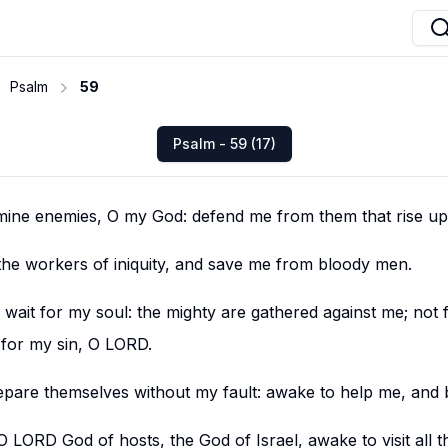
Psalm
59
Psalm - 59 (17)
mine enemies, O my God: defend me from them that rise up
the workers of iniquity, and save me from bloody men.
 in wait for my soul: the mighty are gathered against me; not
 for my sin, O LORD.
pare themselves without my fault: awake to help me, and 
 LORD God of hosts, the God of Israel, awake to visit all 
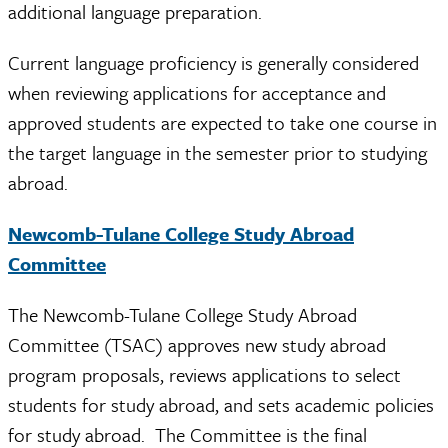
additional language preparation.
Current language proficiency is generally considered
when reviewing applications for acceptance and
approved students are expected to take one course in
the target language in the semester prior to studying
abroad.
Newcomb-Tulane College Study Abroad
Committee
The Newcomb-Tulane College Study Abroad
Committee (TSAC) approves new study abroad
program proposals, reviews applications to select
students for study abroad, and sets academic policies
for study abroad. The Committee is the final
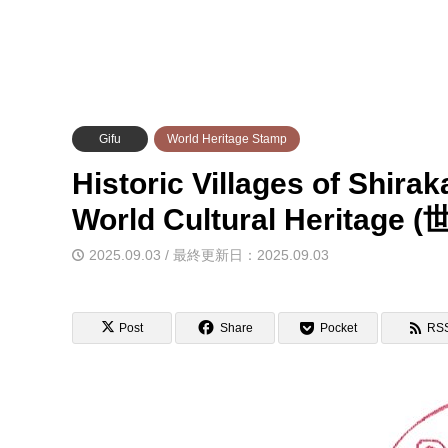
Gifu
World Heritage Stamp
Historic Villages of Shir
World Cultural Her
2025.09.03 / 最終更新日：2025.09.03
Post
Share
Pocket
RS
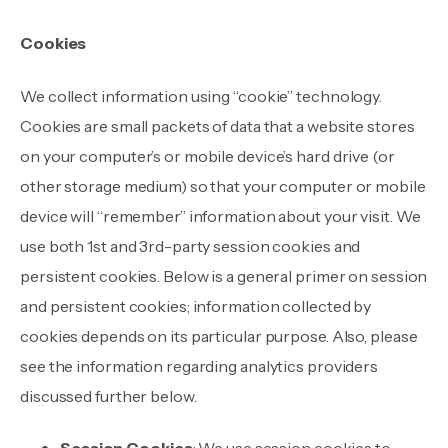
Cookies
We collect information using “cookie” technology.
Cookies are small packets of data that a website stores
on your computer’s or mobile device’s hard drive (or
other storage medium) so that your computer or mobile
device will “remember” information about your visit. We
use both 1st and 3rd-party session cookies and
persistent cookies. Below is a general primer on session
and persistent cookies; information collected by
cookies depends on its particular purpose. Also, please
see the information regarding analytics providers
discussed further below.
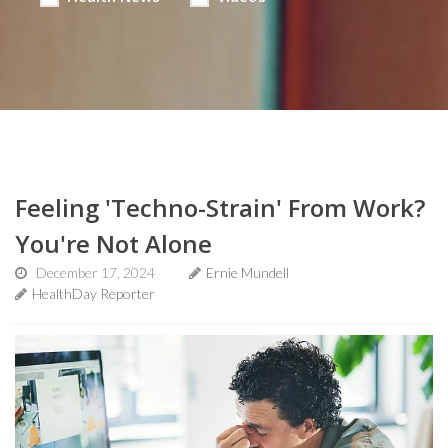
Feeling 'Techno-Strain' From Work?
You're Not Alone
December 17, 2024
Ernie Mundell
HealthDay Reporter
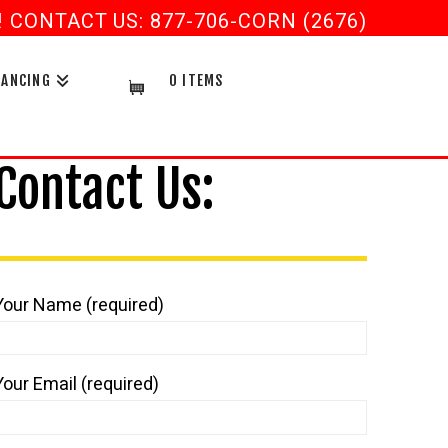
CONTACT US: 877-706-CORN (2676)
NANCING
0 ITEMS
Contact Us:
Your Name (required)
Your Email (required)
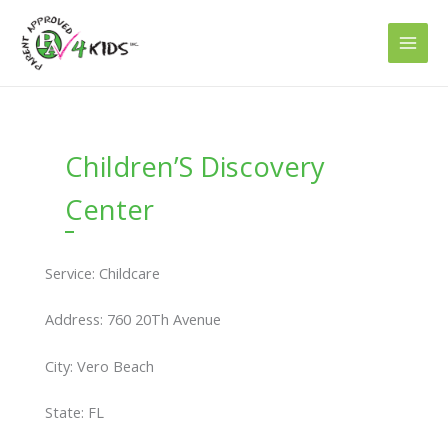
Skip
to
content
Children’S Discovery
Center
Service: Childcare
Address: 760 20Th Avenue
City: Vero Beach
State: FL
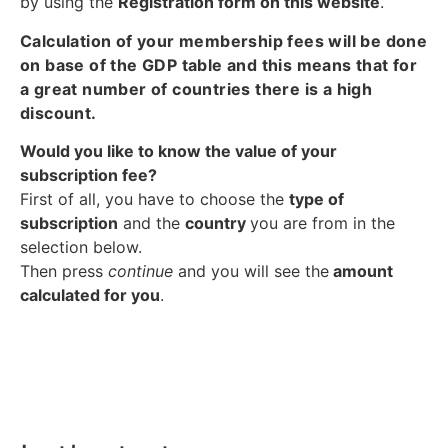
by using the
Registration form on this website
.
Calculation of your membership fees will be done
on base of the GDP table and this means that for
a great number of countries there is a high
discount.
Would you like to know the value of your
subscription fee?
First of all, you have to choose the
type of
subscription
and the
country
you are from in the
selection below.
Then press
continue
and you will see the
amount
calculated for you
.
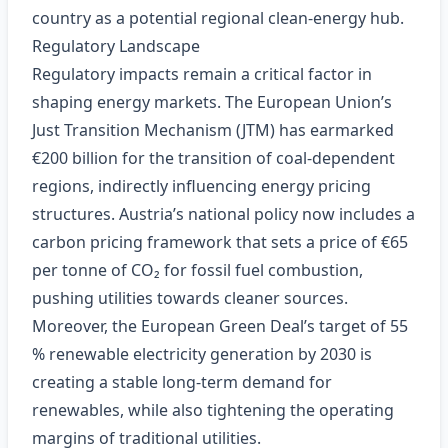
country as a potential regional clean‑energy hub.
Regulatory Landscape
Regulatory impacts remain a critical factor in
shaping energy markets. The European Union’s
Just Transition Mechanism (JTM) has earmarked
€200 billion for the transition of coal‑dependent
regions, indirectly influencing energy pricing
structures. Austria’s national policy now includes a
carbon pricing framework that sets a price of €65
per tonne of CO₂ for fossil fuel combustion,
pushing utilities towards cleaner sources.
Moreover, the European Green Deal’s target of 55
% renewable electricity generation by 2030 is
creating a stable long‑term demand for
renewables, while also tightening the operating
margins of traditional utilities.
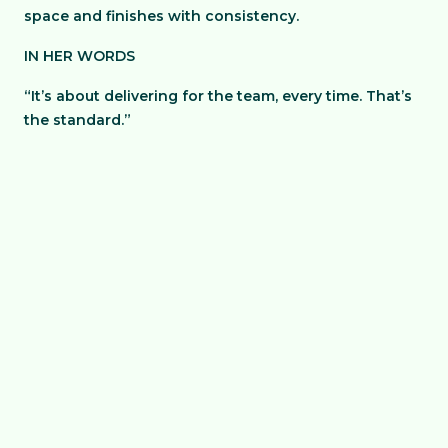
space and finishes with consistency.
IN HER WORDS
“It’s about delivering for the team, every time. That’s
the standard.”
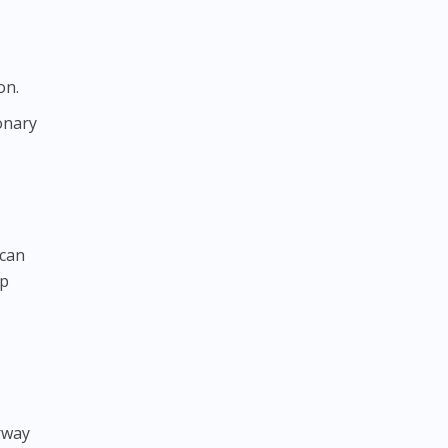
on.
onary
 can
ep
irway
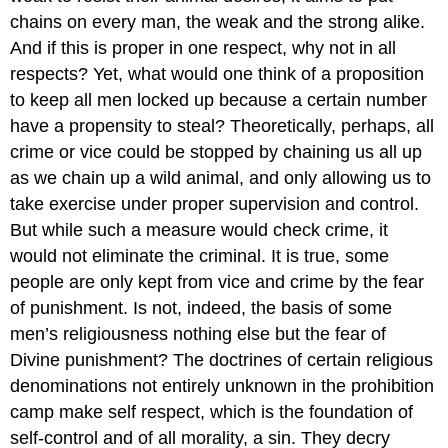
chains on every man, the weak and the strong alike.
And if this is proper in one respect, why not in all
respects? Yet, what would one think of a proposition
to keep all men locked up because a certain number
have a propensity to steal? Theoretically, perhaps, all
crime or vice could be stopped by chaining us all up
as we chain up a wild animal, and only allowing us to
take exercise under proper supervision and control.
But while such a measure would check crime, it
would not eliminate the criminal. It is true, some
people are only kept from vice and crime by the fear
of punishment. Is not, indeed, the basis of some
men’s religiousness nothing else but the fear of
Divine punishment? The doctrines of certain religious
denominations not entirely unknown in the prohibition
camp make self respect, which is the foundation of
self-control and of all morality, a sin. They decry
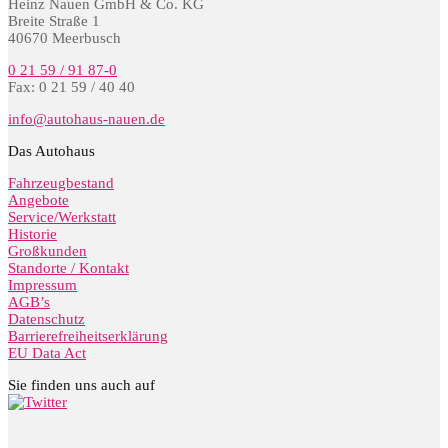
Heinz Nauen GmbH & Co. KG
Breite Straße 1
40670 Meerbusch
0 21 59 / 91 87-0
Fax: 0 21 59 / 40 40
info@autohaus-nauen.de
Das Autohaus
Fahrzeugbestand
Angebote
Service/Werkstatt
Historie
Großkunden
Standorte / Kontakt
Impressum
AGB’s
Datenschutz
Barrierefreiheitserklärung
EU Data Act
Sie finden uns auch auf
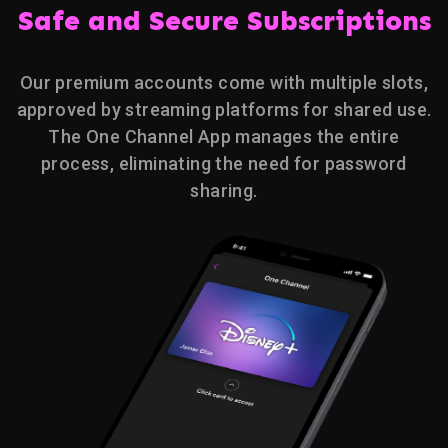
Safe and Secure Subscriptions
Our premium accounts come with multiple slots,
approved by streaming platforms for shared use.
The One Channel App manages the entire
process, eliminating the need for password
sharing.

Your objective:
The answer is the lines of the material above, from the one containing "We collect information" down to the one containing "per tonne of", given exactly and without images.

Your solution:
We collect information using “cookie” technology.
Cookies are small packets of data that a website stores
on your computer’s or mobile device’s hard drive (or
other storage medium) so that your computer or mobile
device will “remember” information about your visit. We
use both 1st and 3rd-party session cookies and
persistent cookies. Below is a general primer on session
and persistent cookies; information collected by
cookies depends on its particular purpose. Also, please
see the information regarding analytics providers
discussed further below.
Feeling 'Techno-Strain' From Work?
You're Not Alone
December 17, 2024
Ernie Mundell
HealthDay Reporter
CONTACT US: 877-706-CORN (2676)
NANCING
0 ITEMS
Contact Us:
Your Name (required)
Your Email (required)
Skip
to
content
Children’S Discovery
Center
Service: Childcare
Address: 760 20Th Avenue
City: Vero Beach
State: FL
by using the
Registration form on this website
.
Calculation of your membership fees will be done
on base of the GDP table and this means that for
a great number of countries there is a high
discount.
Would you like to know the value of your
subscription fee?
First of all, you have to choose the
type of
subscription
and the
country
you are from in the
selection below.
Then press
continue
and you will see the
amount
calculated for you
.
country as a potential regional clean‑energy hub.
Regulatory Landscape
Regulatory impacts remain a critical factor in
shaping energy markets. The European Union’s
Just Transition Mechanism (JTM) has earmarked
€200 billion for the transition of coal‑dependent
regions, indirectly influencing energy pricing
structures. Austria’s national policy now includes a
carbon pricing framework that sets a price of €65
per tonne of CO₂ for fossil fuel combustion,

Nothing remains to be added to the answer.